JOB 1 –
Copy the rows word for word, starting at the first row and ending with the line that contains "genus: Chlosyne".
_ _ _ _
You must trust yourself more than you trust anyone else with your money -Suze Orman-

10 Ways to Make Your First Million.

by mw2rp | Tuesday, October 27, 2009 in , | comments (0)

1. Stop Senseless Spending

It's easy to spend your way out of a fortune. Fortunately, the opposite is also true - you can save your way into your first million. Most people working in North America right now will earn well over $1 million during their working lives. The secret to saving $1 million lies in keeping more of what you earn. Just as extending your earnings offers a unique perspective, doing the same with your spending sheds a ghastly light on the waste. If you spend $5 every day of your working life on coffee, snacks, etc., you lose $73,000 of your lifetime earnings, making it that much harder to hit the $1 million mark in savings.


2.Prune Your Purchases

When you do have to spend, try to get the most utility, not simply the most you can. The difference between great value and utility is a fine line. Buying too much house or too costly a car comes from confusing the two. If you shop for what you need and buy it cheaper than you'd planned, that's a great deal. By keeping the end use of large purchases in mind, you can avoid this drain on your cash. Before paying more than you can afford, remember that Warren Buffet, a man who constantly jockeys for richest person on earth, still lives in his humble Omaha abode.


3.Target Your Taxes

Another leaky hole you need to plug is the parasitic drain of big government. While you are expected to pay your taxes, it's the right of every taxpayer to try and reduce their tax bills to the absolute minimum allowed by law. Increasing your tax awareness means making taxes a quarterly chore rather than an annual scourge. Keeping abreast of allowable deductions, changes to your withholding and changes in tax limits will allow you to keep more of what you earn, so that you can put that money to work for you.


4.Crafty Compounding

Time is on your side when you've got compounding working on your savings. The earlier you start saving and the earlier you get your savings into a financial instrument that compounds, the easier your path to $1 million will be. You may be thinking of tenbagges or hot issues that return 10 times their value in a few weeks, but it is the boring, year-on-year compounding that builds fortune for most people.


5.Build Through Your Boss

If you're looking to save $1 million dollars for retirement, look no further than your boss. With matching contributions, your employer can be your best ally when it comes to building up retirement funds.


6.Ramp-Up Your Retirement Savings

Rather than letting your boss's contribution lessen your load, try to put a little extra into your retirement plan whenever you can. Automating your account contributions will make setting your money aside that much easier. That said, making extra contributions a priority will speed up your journey to $1 million and make your golden years that much more golden. You don't have to eat cat food to do this, just keep your retirement in mind when you've got extra cash on hand.
_ _ _ _
JOB 2 –
In the article on making your first million, how much of your lifetime earnings do you lose by spending $5 every day of your working life on coffee, snacks, and similar items?
_ _ _ _
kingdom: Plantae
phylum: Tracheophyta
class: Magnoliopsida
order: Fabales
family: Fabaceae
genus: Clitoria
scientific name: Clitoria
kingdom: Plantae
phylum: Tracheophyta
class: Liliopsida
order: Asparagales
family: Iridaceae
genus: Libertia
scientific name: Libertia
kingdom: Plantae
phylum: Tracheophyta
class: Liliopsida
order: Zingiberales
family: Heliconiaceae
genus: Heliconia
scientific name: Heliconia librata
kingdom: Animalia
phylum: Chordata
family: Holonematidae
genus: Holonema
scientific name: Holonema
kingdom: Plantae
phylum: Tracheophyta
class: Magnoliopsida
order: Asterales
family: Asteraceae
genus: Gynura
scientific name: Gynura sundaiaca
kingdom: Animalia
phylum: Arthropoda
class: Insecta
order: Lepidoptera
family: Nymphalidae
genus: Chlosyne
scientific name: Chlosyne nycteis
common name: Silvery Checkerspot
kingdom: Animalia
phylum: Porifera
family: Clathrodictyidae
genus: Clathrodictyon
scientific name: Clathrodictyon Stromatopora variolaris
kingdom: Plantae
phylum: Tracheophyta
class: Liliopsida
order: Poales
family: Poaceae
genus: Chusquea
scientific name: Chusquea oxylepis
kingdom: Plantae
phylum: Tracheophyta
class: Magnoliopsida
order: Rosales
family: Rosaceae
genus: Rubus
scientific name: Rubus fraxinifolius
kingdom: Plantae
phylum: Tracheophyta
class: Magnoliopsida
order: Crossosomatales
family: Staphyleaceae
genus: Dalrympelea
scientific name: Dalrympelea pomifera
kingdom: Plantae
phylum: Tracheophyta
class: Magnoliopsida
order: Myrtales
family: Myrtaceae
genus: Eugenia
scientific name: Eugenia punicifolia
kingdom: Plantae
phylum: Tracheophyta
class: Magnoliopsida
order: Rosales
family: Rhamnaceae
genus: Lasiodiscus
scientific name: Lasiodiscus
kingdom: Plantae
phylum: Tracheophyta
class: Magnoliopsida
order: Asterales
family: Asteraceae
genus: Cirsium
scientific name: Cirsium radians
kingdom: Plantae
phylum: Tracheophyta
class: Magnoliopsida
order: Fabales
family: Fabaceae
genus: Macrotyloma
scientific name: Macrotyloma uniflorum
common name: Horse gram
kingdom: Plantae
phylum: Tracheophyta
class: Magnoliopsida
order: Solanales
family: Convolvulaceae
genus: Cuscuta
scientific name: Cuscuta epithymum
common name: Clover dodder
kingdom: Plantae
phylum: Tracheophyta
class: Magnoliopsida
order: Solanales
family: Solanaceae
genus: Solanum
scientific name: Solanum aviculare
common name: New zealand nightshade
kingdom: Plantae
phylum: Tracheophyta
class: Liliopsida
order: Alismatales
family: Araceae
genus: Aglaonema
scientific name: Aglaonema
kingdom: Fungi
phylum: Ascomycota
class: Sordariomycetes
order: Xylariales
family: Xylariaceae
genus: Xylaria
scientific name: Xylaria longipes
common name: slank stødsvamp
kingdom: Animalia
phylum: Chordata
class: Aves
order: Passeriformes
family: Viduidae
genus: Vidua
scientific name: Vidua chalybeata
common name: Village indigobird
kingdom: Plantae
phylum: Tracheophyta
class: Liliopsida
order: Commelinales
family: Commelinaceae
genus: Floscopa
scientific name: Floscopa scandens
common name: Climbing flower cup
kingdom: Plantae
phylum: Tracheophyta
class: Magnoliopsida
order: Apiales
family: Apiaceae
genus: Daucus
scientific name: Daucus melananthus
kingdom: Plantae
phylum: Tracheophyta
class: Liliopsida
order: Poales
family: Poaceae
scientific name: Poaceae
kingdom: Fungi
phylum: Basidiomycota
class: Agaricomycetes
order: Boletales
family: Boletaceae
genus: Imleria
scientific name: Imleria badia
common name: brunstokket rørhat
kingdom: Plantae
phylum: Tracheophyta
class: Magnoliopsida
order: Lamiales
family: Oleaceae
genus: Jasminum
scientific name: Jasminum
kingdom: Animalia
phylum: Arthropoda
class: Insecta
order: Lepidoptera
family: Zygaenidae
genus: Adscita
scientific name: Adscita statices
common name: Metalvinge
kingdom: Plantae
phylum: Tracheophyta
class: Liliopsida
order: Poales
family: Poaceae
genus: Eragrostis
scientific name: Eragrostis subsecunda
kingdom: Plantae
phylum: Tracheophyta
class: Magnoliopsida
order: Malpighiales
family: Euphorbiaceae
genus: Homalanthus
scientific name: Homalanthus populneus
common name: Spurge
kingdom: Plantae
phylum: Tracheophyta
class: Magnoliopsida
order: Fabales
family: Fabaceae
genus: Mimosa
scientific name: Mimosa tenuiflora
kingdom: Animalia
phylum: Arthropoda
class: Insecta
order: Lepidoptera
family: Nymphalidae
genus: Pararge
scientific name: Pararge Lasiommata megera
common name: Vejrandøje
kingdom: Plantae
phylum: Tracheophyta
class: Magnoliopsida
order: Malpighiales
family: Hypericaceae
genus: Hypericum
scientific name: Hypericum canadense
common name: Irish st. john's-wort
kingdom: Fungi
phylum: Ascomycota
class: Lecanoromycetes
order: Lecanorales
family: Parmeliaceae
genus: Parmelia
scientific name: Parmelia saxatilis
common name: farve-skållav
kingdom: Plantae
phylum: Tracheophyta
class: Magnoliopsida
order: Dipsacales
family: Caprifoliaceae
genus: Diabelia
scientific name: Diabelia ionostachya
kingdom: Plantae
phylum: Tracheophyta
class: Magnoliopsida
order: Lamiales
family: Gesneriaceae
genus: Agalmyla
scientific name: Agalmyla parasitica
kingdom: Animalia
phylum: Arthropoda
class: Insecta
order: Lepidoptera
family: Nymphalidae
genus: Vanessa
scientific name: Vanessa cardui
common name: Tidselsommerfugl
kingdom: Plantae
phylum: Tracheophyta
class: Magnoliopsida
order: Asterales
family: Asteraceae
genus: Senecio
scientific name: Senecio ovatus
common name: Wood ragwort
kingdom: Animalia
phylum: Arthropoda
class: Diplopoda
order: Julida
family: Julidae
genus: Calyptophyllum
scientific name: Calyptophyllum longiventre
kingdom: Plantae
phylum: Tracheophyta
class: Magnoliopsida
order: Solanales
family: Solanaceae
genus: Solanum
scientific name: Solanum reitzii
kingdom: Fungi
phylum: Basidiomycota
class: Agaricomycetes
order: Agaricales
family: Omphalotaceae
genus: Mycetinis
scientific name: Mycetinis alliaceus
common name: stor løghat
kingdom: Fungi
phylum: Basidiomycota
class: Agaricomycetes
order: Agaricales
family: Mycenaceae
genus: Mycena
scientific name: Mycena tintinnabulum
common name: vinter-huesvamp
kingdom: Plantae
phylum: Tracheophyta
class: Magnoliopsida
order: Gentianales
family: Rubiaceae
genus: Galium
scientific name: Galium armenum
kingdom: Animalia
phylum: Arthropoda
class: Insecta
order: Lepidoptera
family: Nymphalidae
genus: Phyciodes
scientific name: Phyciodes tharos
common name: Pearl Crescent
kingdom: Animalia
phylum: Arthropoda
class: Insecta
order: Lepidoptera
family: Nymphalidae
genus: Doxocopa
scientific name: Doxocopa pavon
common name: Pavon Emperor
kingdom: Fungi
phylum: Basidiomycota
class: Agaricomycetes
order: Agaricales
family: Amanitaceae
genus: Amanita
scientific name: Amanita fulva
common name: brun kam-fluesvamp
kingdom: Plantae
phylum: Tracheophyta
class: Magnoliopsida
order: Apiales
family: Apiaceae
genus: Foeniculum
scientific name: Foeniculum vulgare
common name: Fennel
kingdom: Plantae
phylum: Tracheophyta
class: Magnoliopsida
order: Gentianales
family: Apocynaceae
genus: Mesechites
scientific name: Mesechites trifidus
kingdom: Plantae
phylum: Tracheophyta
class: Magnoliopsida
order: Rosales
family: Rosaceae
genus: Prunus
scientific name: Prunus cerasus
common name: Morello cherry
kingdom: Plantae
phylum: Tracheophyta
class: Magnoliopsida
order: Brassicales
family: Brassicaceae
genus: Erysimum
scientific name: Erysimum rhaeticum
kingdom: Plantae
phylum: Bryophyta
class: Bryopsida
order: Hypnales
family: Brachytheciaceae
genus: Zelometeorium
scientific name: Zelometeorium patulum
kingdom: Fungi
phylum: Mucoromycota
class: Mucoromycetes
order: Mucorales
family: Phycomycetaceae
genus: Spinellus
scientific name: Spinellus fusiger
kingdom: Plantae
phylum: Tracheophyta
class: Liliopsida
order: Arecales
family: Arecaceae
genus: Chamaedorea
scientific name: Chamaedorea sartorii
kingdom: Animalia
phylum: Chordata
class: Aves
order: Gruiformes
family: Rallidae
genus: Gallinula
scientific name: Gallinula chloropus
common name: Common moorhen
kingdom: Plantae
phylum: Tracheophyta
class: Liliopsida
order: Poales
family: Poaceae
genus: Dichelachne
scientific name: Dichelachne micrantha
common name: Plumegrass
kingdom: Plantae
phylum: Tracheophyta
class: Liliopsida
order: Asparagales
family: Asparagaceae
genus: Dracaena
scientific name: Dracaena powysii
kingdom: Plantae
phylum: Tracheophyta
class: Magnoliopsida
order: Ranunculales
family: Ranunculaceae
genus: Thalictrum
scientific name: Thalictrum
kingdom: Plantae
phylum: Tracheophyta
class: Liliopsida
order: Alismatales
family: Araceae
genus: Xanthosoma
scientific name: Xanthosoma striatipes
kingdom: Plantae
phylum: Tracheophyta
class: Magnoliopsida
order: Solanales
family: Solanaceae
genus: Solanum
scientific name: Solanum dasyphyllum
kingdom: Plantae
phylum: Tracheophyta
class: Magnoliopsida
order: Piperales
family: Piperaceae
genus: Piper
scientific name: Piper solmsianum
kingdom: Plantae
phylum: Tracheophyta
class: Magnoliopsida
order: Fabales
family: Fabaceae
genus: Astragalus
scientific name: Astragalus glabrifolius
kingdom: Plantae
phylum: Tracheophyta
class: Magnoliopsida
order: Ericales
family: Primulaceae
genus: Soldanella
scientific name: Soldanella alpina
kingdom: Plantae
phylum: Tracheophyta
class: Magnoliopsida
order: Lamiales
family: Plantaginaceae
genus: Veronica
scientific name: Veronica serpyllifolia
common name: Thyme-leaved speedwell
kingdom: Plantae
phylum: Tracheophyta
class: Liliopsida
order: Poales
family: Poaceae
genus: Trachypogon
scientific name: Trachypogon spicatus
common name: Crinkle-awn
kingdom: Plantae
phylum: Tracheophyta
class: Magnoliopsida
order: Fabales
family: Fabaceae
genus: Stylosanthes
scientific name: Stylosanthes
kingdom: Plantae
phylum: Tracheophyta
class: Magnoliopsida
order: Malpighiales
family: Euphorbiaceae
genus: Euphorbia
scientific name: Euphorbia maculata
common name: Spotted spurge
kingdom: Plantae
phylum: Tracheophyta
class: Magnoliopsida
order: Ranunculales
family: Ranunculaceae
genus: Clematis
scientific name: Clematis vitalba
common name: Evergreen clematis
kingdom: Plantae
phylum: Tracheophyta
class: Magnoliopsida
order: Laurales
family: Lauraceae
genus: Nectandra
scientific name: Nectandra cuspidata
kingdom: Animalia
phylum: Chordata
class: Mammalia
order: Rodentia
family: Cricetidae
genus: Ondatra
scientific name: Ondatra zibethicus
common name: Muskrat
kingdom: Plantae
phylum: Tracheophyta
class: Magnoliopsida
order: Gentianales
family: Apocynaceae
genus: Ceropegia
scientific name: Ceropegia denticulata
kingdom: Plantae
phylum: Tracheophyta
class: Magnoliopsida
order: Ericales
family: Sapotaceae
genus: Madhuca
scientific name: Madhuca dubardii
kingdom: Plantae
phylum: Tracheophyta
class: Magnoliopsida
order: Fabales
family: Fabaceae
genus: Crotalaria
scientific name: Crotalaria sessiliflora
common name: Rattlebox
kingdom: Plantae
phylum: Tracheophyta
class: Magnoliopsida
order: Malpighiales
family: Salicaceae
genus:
_ _ _ _
CORRECT RESULT 1 –
kingdom: Plantae
phylum: Tracheophyta
class: Magnoliopsida
order: Fabales
family: Fabaceae
genus: Clitoria
scientific name: Clitoria
kingdom: Plantae
phylum: Tracheophyta
class: Liliopsida
order: Asparagales
family: Iridaceae
genus: Libertia
scientific name: Libertia
kingdom: Plantae
phylum: Tracheophyta
class: Liliopsida
order: Zingiberales
family: Heliconiaceae
genus: Heliconia
scientific name: Heliconia librata
kingdom: Animalia
phylum: Chordata
family: Holonematidae
genus: Holonema
scientific name: Holonema
kingdom: Plantae
phylum: Tracheophyta
class: Magnoliopsida
order: Asterales
family: Asteraceae
genus: Gynura
scientific name: Gynura sundaiaca
kingdom: Animalia
phylum: Arthropoda
class: Insecta
order: Lepidoptera
family: Nymphalidae
genus: Chlosyne

CORRECT RESULT 2 –
$73,000